Les Négociations Annuelles Obligatoires (NAO) ont débuté depuis le 14 mai au sein de l’entreprise IKEA France. « Nous sommes le 3eme pays pourvoyeur de chiffr d’affaires derrière les Etats-Unis et l’Allemagne. » Explique Hocine Redouani, syndicaliste CGT.
Et pourtant, au siège, les augmentations des salaires ne sont pas au programme. « Nous ne recevons pas d’intéressement, une participation très faible, on espère 300 euros cette année. » Explique le syndicaliste.
80% de smicards
En effet, Ikea joue sur l’optimisation fiscale « ou évasion, ça dépend le point de vue » rectifie le salarié. Même le fisc français a épinglé l’entreprise à différentes reprises.
« Nous n’obtenons pas de primes car les chiffres demandés sont inatteignables. Donc, 80 % des salariés vivent au SMIC » S’indigne Hocine.
Aujourd’hui, en France, on compte 37 magasins. 20 sont déjà en grève depuis le début des négociations.
A Clermont-Ferrand, les salariés rejoindront le mouvement demain. Le centre d’appel clients était en grève dès ce matin.
Augmentation collective
« La direction veut mettre en place des augmentations individuelles, en fonction des entretiens avec le manager. » Mais, cette solution est insatisfaisante pour l’ensemble des salariés. « Il suffit qu’on ne s’entende pas avec son manager, et c’est foutu… » Dénonce une jeune salariée qui sera en grève demain. « L’augmentation collective est juste car tout le monde participe à la richesse de l’entreprise. »
La CGT réclame 250 euros bruts pour les salariés et 75 euros pour les cadres. « Il faut quand même savoir qu’à la revalorisation du SMIC? 70 % étaient en dessous. Ce sont des salaires de misère. Beaucoup d’entre nous demandent des avances sur salaire. » Il y a 15 ans, les salariés étaient rémunérés 11% au-dessus du SMIC.
145 millions de bénéfices
En 2024, l’entité française a réalisé 145 millions de bénéfices. » Alors, nous voulons une augmentation de nos salaires mais aussi de meilleures conditions de travail. » Selon les salariés, on leur demande trop de polyvalence. Selon la CGT, Une moyenne de 40 % de turn over est comptée dans les magasins français, et jusqu’à 80 % dans celui de Nice. »

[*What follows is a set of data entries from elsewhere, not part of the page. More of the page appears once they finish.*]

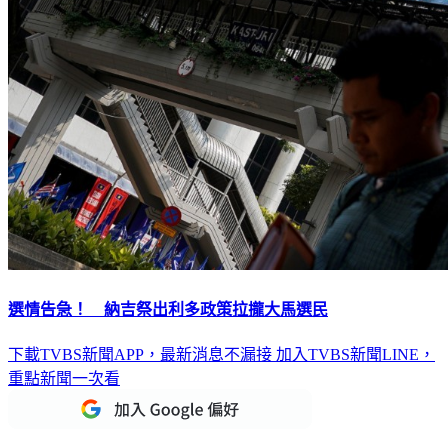
選情告急！ 納吉祭出利多政策拉攏大馬選民
下載TVBS新聞APP，最新消息不漏接
加入TVBS新聞LINE，
重點新聞一次看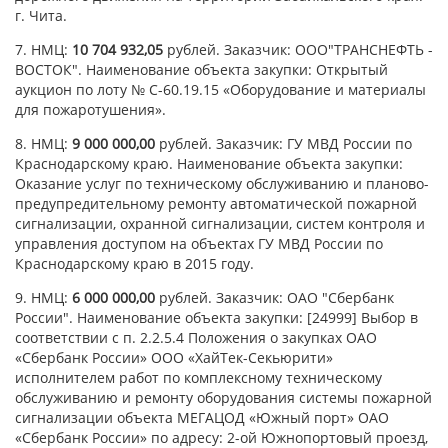
г. Чита.
7. НМЦ:
10 704 932,05
рублей. Заказчик: ООО"ТРАНСНЕФТЬ -
ВОСТОК". Наименование объекта закупки: Открытый
аукцион по лоту № С-60.19.15 «Оборудование и материалы
для пожаротушения».
8. НМЦ:
9 000 000,00
рублей. Заказчик: ГУ МВД России по
Краснодарскому краю. Наименование объекта закупки:
Оказание услуг по техническому обслуживанию и планово-
предупредительному ремонту автоматической пожарной
сигнализации, охранной сигнализации, систем контроля и
управления доступом на объектах ГУ МВД России по
Краснодарскому краю в 2015 году.
9. НМЦ:
6 000 000,00
рублей. Заказчик: ОАО "Сбербанк
России". Наименование объекта закупки: [24999] Выбор в
соответствии с п. 2.2.5.4 Положения о закупках ОАО
«Сбербанк России» ООО «ХайТек-Секьюрити»
исполнителем работ по комплексному техническому
обслуживанию и ремонту оборудования системы пожарной
сигнализации объекта МЕГАЦОД «Южный порт» ОАО
«Сбербанк России» по адресу: 2-ой Южнопортовый проезд,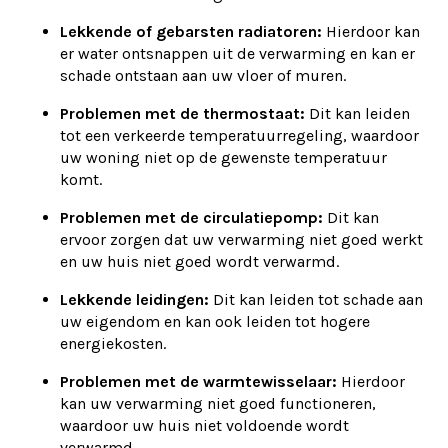
Lekkende of gebarsten radiatoren:
Hierdoor kan
er water ontsnappen uit de verwarming en kan er
schade ontstaan aan uw vloer of muren.
Problemen met de thermostaat:
Dit kan leiden
tot een verkeerde temperatuurregeling, waardoor
uw woning niet op de gewenste temperatuur
komt.
Problemen met de circulatiepomp:
Dit kan
ervoor zorgen dat uw verwarming niet goed werkt
en uw huis niet goed wordt verwarmd.
Lekkende leidingen:
Dit kan leiden tot schade aan
uw eigendom en kan ook leiden tot hogere
energiekosten.
Problemen met de warmtewisselaar:
Hierdoor
kan uw verwarming niet goed functioneren,
waardoor uw huis niet voldoende wordt
verwarmd.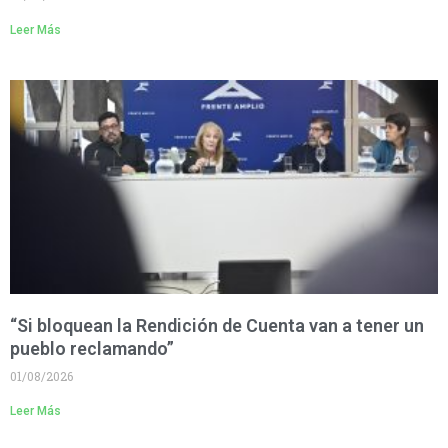
Leer Más
“Si bloquean la Rendición de Cuenta van a tener un
pueblo reclamando”
01/08/2026
Leer Más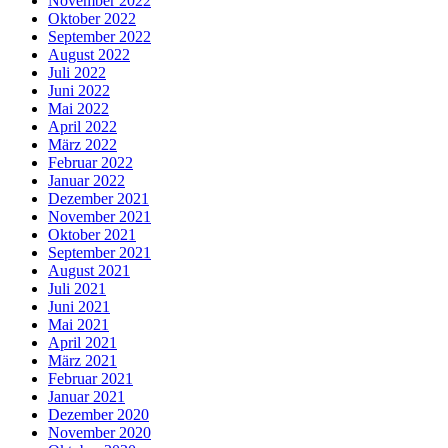
November 2022
Oktober 2022
September 2022
August 2022
Juli 2022
Juni 2022
Mai 2022
April 2022
März 2022
Februar 2022
Januar 2022
Dezember 2021
November 2021
Oktober 2021
September 2021
August 2021
Juli 2021
Juni 2021
Mai 2021
April 2021
März 2021
Februar 2021
Januar 2021
Dezember 2020
November 2020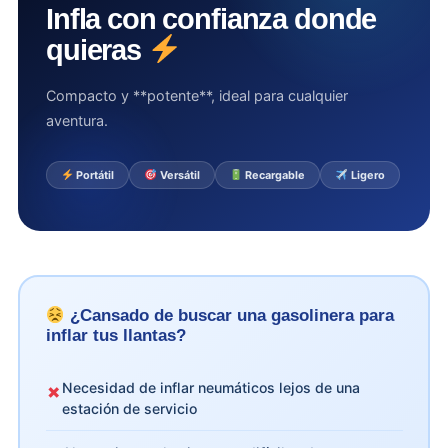
Infla con confianza donde
quieras
Compacto y **potente**, ideal para cualquier
aventura.
Portátil
Versátil
Recargable
Ligero
¿Cansado de buscar una gasolinera para
inflar tus llantas?
Necesidad de inflar neumáticos lejos de una
✗
estación de servicio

De nombreux accidents de travail ont été recensés. En moyenne, avec la mise en place d’un système de Drive, les salariés préparent jusqu’à 2 tonnes de meubles et fournitures par jour.
« Nous avons droit à 15% sur 3000 euros d’achat par an, voilà notre privilège, une ristourne sur une demie cuisine… » S’amuserait presque le responsable syndical. « Aujourd’hui, ça ne nous suffit plus. »
12 mille salariés et 37 magasins
De plus, les syndicats CGT, FO et CFDT qui ont quitté la table des négociations regrettent que les effectifs soient stables : 12 mille salariés alors que de nombreux magasins ont ouvert en 15 ans. « L’automatisation des lignes de caisse y est pour quelques chose, c’est évident » confessent les salariés.
Alors, ils ont décidé de ne rien lâcher. « On va copier nos camarades polonais, canadiens, suisses et allemands. En 48 heures de grève, ils ont obtenu 18 % d’augmentation. En France, on a les moyens de bien payer les salariés, aussi… »
Demain, les salariés de Clermont-Ferrand seront donc en grève devant leur magasin.
Le dépôt central de la marque a aussi déposé un préavis qui pourrait compromettre les approvisionnements des boutiques.